Sam Allardyce'in hakkını vermem gereken iki nokta var: Birincisi dörtlüde kim olursa olsun uygulanan muazzam takım savunması ve sonucunda gelen 'clean sheet'ler. İkinci nokta ise bahsettiğimiz politikanın artıları. Kariyeri çıkmaza girmiş oyuncuları bünyesinde toplayıp lejyoner edasıyla bizlere sunmayı başardı Allardyce. Rahmetli Gary Speed ve Sammy'nin peşinden ayrılmayan Kevin Nolan ada futboluna onun tarafından yapılan büyük katkılar olarak kazındı hafızalara. Bunların dışında Kevin Davies, Ivan Campo, Stig Tofting, El-Hadji Diouf ilk akla gelenler olmak üzere daha birçok isim bu sistem sayesinde yoktan var edildi. Oyuncu yetiştirmek yerine kolaya kaçılarak bir devalüasyon sağlandığından ötürü takım zaman zaman huzur evi görüntüsü verse de, netice itibariyle söz konusu futbolcular oyuna yeniden kazandırıldı, amcalarının kulübeleri içinde yerlerini aldılar.

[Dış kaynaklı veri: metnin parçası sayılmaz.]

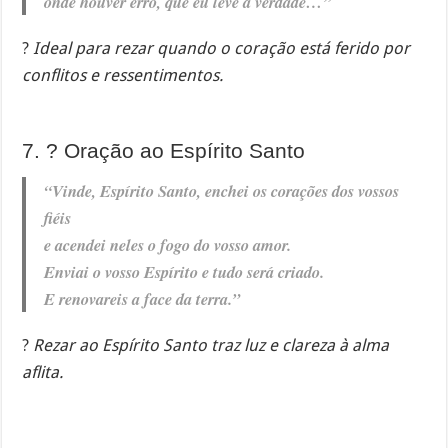
onde houver erro, que eu leve a verdade…”
?️
Ideal para rezar quando o coração está ferido por
conflitos e ressentimentos.
7. ?️ Oração ao Espírito Santo
“Vinde, Espírito Santo, enchei os corações dos vossos
fiéis
e acendei neles o fogo do vosso amor.
Enviai o vosso Espírito e tudo será criado.
E renovareis a face da terra.”
?
Rezar ao Espírito Santo traz luz e clareza à alma
aflita.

Sammy, Kevin Davies'e ağrıları için onu maçtan önce özel direktifiyle tuzlu sularla yıkatacak kadar çok değer verirdi.
       

Bu yazıyı ister Sam Allardyce ve Bolton ortaklığı, ister endüstriyel futbola bir eleştiri, ister bir takım nasıl yönetilmemeli başlığı altında değerlendirin. Sonuç itibariyle adanın en köklü takımlarından biri olan Bolton, özdeşleştiği menajeri ile abartılarla, yanlış lanselerle geçirdiği 8 yılın ardından git gide düşüşe geçti ve 2012-2013 sezonunu Championship'te geçirmek zorunda kaldı. Bana kalırsa zaten her şey ortada; 'Big' Sam ne Bolton'a ne de dünya futboluna zannedildiği kadar katkı yapmadı. Bir takımın buralara sessiz sakin sürüklenişi başarılı bir illüzyon gösterisinin sonucu. Sanırım Allardyce da bunun farkında ve büyük West Ham taraftarını hüsrana uğratmaya niyeti yok gibi.